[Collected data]
────
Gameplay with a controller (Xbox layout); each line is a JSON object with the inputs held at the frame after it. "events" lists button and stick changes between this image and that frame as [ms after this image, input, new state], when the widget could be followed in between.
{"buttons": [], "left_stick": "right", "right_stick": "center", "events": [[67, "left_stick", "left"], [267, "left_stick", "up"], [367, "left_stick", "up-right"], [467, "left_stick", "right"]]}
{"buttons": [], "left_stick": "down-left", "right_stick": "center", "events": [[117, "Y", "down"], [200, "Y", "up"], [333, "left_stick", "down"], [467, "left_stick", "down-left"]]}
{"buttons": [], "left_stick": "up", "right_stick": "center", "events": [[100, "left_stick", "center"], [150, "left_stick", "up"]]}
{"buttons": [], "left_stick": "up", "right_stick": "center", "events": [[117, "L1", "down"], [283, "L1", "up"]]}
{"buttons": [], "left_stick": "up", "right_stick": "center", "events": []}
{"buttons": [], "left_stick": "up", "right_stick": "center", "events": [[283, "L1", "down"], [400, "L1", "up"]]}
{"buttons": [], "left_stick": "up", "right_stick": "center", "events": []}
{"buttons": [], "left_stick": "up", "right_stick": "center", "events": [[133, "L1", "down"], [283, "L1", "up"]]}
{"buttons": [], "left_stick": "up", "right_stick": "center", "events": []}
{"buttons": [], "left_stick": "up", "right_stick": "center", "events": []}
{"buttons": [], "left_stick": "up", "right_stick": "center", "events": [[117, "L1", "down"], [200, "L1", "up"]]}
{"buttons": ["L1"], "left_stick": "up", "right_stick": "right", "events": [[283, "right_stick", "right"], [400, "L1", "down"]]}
────
Exercise: Could you reproduce every record exactly as written?

Result of the task:
Gameplay with a controller (Xbox layout); each line is a JSON object with the inputs held at the frame after it. "events" lists button and stick changes between this image and that frame as [ms after this image, input, new state], when the widget could be followed in between.
{"buttons": [], "left_stick": "right", "right_stick": "center", "events": [[67, "left_stick", "left"], [267, "left_stick", "up"], [367, "left_stick", "up-right"], [467, "left_stick", "right"]]}
{"buttons": [], "left_stick": "down-left", "right_stick": "center", "events": [[117, "Y", "down"], [200, "Y", "up"], [333, "left_stick", "down"], [467, "left_stick", "down-left"]]}
{"buttons": [], "left_stick": "up", "right_stick": "center", "events": [[100, "left_stick", "center"], [150, "left_stick", "up"]]}
{"buttons": [], "left_stick": "up", "right_stick": "center", "events": [[117, "L1", "down"], [283, "L1", "up"]]}
{"buttons": [], "left_stick": "up", "right_stick": "center", "events": []}
{"buttons": [], "left_stick": "up", "right_stick": "center", "events": [[283, "L1", "down"], [400, "L1", "up"]]}
{"buttons": [], "left_stick": "up", "right_stick": "center", "events": []}
{"buttons": [], "left_stick": "up", "right_stick": "center", "events": [[133, "L1", "down"], [283, "L1", "up"]]}
{"buttons": [], "left_stick": "up", "right_stick": "center", "events": []}
{"buttons": [], "left_stick": "up", "right_stick": "center", "events": []}
{"buttons": [], "left_stick": "up", "right_stick": "center", "events": [[117, "L1", "down"], [200, "L1", "up"]]}
{"buttons": ["L1"], "left_stick": "up", "right_stick": "right", "events": [[283, "right_stick", "right"], [400, "L1", "down"]]}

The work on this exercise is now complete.